- **Passage sélectionné**:
________________

CA Paris, 5e ch. A, 10 mai 2006, n° 05-01174

PARIS

Arrêt

Infirmation

PARTIES

Demandeur :

Publicis Conseil (SA)

Défendeur :

Groupe TBWA France (SA), BDDP et Fils (SAS), TBWA Paris (SAS)

COMPOSITION DE LA JURIDICTION

Président :

Mme Riffault-Silk

Conseillers :

MM. Roche, Byk

Avoués :

SCP Fisselier-Chiloux-Boulay, SCP Fanet-Serra-Ghidini

Avocats :

Mes Jourde, Mendelsohn, Lartigue

CA Paris n° 05-01174

10 mai 2006

Les agences de publicité BDDP et TBWA Paris & Fils sont, nonobstant leur autonomie opérationnelle propre, toutes deux des filiales de la société TBWA France, elle-même appartenant au groupe TBWA Worldwide. Elles sont, ainsi, de part la nature même de leur activité, en situation de concurrence directe avec la société Publicis Conseil dont l'objet social est également d'être une agence de publicité et qui est, par ailleurs, membre du groupe Publicis.

A la suite de l'embauche par ladite société Publicis Conseil de 6 collaborateurs de l'agence TBWA Paris (3 commerciaux et 3 créatifs) ainsi que de 3 agents de la société BDDP & Fils, ces deux dernières sociétés ainsi que la société TBWA France ont estimé être victimes d'agissements caractéristiques de concurrence déloyale et ont, par acte du 7 juin 2004, assigné l'intéressée devant le Tribunal de commerce de Paris sur le fondement des articles 1382 et 1383 du Code civil.

________________

- **Données fournies**:

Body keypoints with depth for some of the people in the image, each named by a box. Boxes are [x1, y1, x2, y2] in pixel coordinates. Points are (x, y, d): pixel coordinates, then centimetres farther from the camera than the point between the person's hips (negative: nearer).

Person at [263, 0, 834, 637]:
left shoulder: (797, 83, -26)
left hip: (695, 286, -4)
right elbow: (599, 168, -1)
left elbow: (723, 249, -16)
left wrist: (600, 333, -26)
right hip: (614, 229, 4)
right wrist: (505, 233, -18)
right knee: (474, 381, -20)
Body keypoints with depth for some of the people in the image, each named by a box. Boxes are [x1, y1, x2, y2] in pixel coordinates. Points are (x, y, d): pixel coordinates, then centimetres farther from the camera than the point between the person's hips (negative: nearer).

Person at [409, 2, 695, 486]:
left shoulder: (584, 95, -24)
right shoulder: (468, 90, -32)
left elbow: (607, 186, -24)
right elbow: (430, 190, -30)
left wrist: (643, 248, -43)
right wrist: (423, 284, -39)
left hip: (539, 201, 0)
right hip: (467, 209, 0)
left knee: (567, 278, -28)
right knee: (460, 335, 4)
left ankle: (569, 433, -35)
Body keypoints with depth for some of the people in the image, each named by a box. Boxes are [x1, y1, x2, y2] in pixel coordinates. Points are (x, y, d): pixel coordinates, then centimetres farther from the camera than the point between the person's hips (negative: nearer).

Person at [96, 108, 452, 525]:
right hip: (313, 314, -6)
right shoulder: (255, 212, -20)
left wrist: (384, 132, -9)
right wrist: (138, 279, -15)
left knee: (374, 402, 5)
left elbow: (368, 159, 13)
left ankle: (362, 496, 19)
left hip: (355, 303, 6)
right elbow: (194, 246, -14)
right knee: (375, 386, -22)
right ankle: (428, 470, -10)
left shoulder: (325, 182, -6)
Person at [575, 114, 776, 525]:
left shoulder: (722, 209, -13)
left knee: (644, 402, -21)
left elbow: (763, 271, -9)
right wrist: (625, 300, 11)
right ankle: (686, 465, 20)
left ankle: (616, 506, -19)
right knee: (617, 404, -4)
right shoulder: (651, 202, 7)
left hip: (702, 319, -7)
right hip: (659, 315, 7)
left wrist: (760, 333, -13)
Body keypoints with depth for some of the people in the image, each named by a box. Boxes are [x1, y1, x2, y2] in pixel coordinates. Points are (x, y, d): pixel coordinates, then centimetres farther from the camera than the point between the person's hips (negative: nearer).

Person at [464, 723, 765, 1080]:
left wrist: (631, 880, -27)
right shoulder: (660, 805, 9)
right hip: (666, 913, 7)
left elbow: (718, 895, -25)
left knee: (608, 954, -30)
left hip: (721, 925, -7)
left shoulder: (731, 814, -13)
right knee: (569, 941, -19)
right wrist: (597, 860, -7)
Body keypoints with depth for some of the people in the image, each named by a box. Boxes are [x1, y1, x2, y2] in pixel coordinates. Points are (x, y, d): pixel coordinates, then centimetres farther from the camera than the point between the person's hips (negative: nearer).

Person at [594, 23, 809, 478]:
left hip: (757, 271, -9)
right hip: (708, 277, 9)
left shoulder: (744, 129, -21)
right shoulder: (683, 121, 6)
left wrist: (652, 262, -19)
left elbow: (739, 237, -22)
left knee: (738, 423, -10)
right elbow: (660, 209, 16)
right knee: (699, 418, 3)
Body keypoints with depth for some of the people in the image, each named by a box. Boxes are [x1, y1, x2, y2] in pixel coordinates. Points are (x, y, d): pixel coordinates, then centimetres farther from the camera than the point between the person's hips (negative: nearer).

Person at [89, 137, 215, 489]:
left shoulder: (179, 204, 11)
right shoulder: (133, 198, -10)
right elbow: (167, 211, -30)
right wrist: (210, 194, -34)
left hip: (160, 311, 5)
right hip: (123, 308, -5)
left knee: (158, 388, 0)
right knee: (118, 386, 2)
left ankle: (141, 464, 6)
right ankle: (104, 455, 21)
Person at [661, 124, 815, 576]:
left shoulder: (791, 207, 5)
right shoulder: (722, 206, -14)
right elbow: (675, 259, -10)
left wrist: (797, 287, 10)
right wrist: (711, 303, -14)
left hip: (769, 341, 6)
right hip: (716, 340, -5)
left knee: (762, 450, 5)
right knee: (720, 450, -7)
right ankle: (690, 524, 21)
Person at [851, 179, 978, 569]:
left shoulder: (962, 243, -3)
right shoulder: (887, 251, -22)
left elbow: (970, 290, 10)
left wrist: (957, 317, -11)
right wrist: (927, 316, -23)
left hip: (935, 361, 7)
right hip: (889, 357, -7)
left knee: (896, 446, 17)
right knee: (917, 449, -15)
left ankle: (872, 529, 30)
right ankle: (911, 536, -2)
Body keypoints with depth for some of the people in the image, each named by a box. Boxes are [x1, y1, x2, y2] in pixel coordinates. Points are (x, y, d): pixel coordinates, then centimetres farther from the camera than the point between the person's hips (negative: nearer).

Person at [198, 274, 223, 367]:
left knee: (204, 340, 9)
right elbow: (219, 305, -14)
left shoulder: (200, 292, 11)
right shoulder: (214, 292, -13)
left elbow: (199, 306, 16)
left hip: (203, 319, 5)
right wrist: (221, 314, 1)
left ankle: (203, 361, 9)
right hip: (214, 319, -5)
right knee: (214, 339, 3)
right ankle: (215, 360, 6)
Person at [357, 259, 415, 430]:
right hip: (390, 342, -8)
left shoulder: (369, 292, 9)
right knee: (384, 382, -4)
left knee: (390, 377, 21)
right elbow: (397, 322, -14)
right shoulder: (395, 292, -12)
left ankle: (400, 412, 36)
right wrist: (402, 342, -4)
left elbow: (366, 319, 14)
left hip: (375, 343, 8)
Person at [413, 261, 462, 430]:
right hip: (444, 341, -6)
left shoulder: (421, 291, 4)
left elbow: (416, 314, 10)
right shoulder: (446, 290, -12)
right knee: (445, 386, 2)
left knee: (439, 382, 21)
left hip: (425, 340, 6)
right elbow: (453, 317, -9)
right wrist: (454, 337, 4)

________________

- **Consigne**:
Répondez brièvement, à partir de l'extrait, aux questions ci-après :
1. Qui présidait la juridiction ?
2. Combien de collaborateurs de l'agence TBWA Paris la société Publicis Conseil a-t-elle embauchés ?
3. Devant quel tribunal l'assignation du 7 juin 2004 a-t-elle été délivrée ?
Appuyez-vous exclusivement sur l'extrait pour répondre.

- **Résultat de l'exercice**:
1. Mme Riffault-Silk.
2. Six collaborateurs : trois commerciaux et trois créatifs.
3. Devant le Tribunal de commerce de Paris.